Ces critiques cependant ne sont pas majoritaires. Pour des militants comme l’éditeur de l’influent Jacobin Bhaskar Sunkara (il sera à l’université populaires NCS cet été), les États-Unis vivent un moment historique. La gauche américaine doit s’insérer dans le mouvement de masse qui soutient Sanders. Plusieurs intellectuels de gauche tels Bryan Koulouris (Socialist Alternative) et Justin Molito (Labor for Bernie) estiment qu’il y a une ouverture dans cette campagne pour entendre et discuter la perspective socialiste. La vague Sanders, disent-ils, s’inspire d’Occupy et peut redynamiser le mouvement social. Il faut alors voir l’élection de 2016 comme une étape d’une longue lutte à venir. Peut-être un nouveau départ après des décennies d’isolement.

Parmi les partisans de Sanders, des personnalités comme Kshama Sawant (conseillère municipale socialiste de Seattle), espèrent qu’il poursuive au-delà de la convention démocrate comme candidat indépendant. D’autres voudraient qu’il rejoigne le Parti Vert et devienne le colistier de Jill Stein, une prestigieuse personnalité qui pratique la médecine sociale au Massachussetts où elle a été candidate au poste de gouverneur en 2002 et 2010.

La perspective socialiste ou progressiste existe bel et bien dans ce pays et a même une histoire.

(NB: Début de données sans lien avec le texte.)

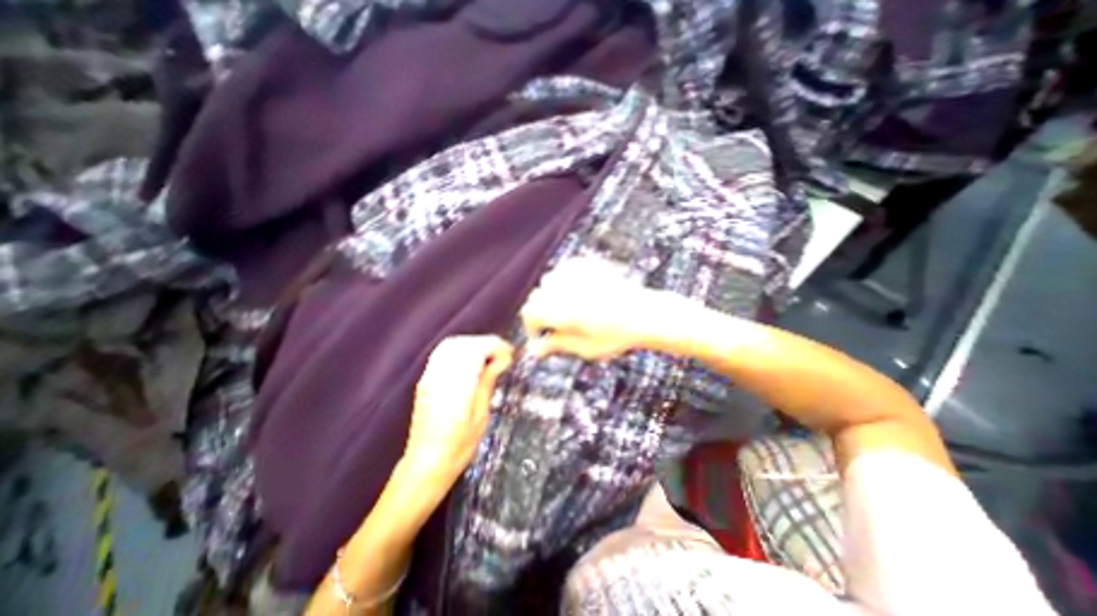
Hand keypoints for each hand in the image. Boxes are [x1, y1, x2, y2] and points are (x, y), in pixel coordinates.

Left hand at [401, 336, 514, 480]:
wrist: (425, 464)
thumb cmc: (458, 447)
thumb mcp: (481, 416)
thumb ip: (487, 383)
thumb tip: (500, 360)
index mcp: (457, 386)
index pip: (476, 350)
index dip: (495, 346)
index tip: (510, 353)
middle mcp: (440, 376)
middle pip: (463, 343)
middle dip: (486, 343)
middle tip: (502, 355)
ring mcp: (429, 376)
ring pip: (451, 344)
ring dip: (473, 344)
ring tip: (489, 357)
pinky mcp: (425, 380)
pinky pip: (442, 353)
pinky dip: (460, 349)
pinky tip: (471, 361)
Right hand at [520, 254, 686, 359]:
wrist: (645, 313)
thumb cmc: (617, 335)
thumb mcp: (584, 348)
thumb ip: (556, 345)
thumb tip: (532, 351)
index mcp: (561, 310)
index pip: (530, 313)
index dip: (532, 327)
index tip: (542, 336)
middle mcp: (564, 288)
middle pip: (536, 297)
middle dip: (541, 312)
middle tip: (556, 325)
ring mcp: (576, 273)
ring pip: (548, 282)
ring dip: (551, 296)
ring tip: (569, 309)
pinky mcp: (587, 264)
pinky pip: (564, 271)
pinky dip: (564, 282)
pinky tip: (579, 293)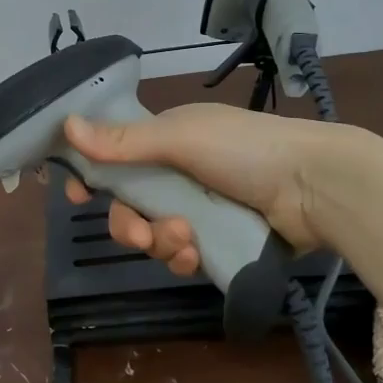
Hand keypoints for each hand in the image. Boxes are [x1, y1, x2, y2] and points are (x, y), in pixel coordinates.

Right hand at [61, 104, 357, 274]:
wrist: (316, 187)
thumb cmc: (245, 149)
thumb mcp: (181, 139)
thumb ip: (123, 141)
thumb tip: (67, 125)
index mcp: (167, 140)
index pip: (115, 157)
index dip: (92, 176)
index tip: (74, 196)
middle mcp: (179, 173)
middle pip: (129, 204)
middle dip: (128, 224)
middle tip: (142, 234)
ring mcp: (200, 208)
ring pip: (154, 234)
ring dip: (161, 242)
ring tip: (186, 241)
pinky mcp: (220, 239)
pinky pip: (182, 254)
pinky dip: (183, 256)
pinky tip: (196, 255)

Il y a 100 ans, une des personnalités politiques les plus populaires était le syndicaliste Eugene Debs, qui avait obtenu l’appui de près d’un million d’électeurs. Après la Deuxième guerre mondiale, un dissident démocrate du nom d’Henry Wallace a défié l’establishment politique avec l’appui de la gauche et des syndicats pour se présenter à l’élection présidentielle sous la bannière du Parti progressiste. Plus récemment, le candidat des Verts, le défenseur des consommateurs Ralph Nader, avait lui-aussi obtenu l’appui de plusieurs millions de personnes. Depuis quelques années, des candidats qui se présentent comme socialistes remportent des élections municipales comme à Seattle (Oregon), Berkeley (Californie), Madison (Wisconsin), New York, Burlington (Vermont).

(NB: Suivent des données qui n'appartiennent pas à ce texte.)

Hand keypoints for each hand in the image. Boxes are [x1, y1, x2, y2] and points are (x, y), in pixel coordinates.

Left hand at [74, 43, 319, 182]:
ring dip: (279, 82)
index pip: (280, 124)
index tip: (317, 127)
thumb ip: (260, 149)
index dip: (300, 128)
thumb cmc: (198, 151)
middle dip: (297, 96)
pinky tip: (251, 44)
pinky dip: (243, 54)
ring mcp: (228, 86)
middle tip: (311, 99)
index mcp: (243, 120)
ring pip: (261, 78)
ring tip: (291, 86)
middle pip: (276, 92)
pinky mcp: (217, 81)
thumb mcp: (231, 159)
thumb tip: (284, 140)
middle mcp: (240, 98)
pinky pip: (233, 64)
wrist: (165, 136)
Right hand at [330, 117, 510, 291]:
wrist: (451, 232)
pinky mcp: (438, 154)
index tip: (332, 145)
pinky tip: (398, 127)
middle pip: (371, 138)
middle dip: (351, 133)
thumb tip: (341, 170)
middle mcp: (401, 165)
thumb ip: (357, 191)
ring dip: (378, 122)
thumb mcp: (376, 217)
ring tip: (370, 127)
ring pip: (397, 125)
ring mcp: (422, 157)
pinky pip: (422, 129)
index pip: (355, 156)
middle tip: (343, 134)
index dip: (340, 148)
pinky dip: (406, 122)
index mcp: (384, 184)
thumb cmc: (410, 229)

Évidemment, le système politique américain rend la chose très difficile puisque tout est structuré entre deux partis qui sont en fait le côté pile et le côté face de la même pièce. Voter en dehors de cette fausse alternance est souvent un choix difficile puisqu’on peut se dire que cela ne donne pas grand-chose. On verra si le phénomène Sanders réussit à brasser cette cage durablement.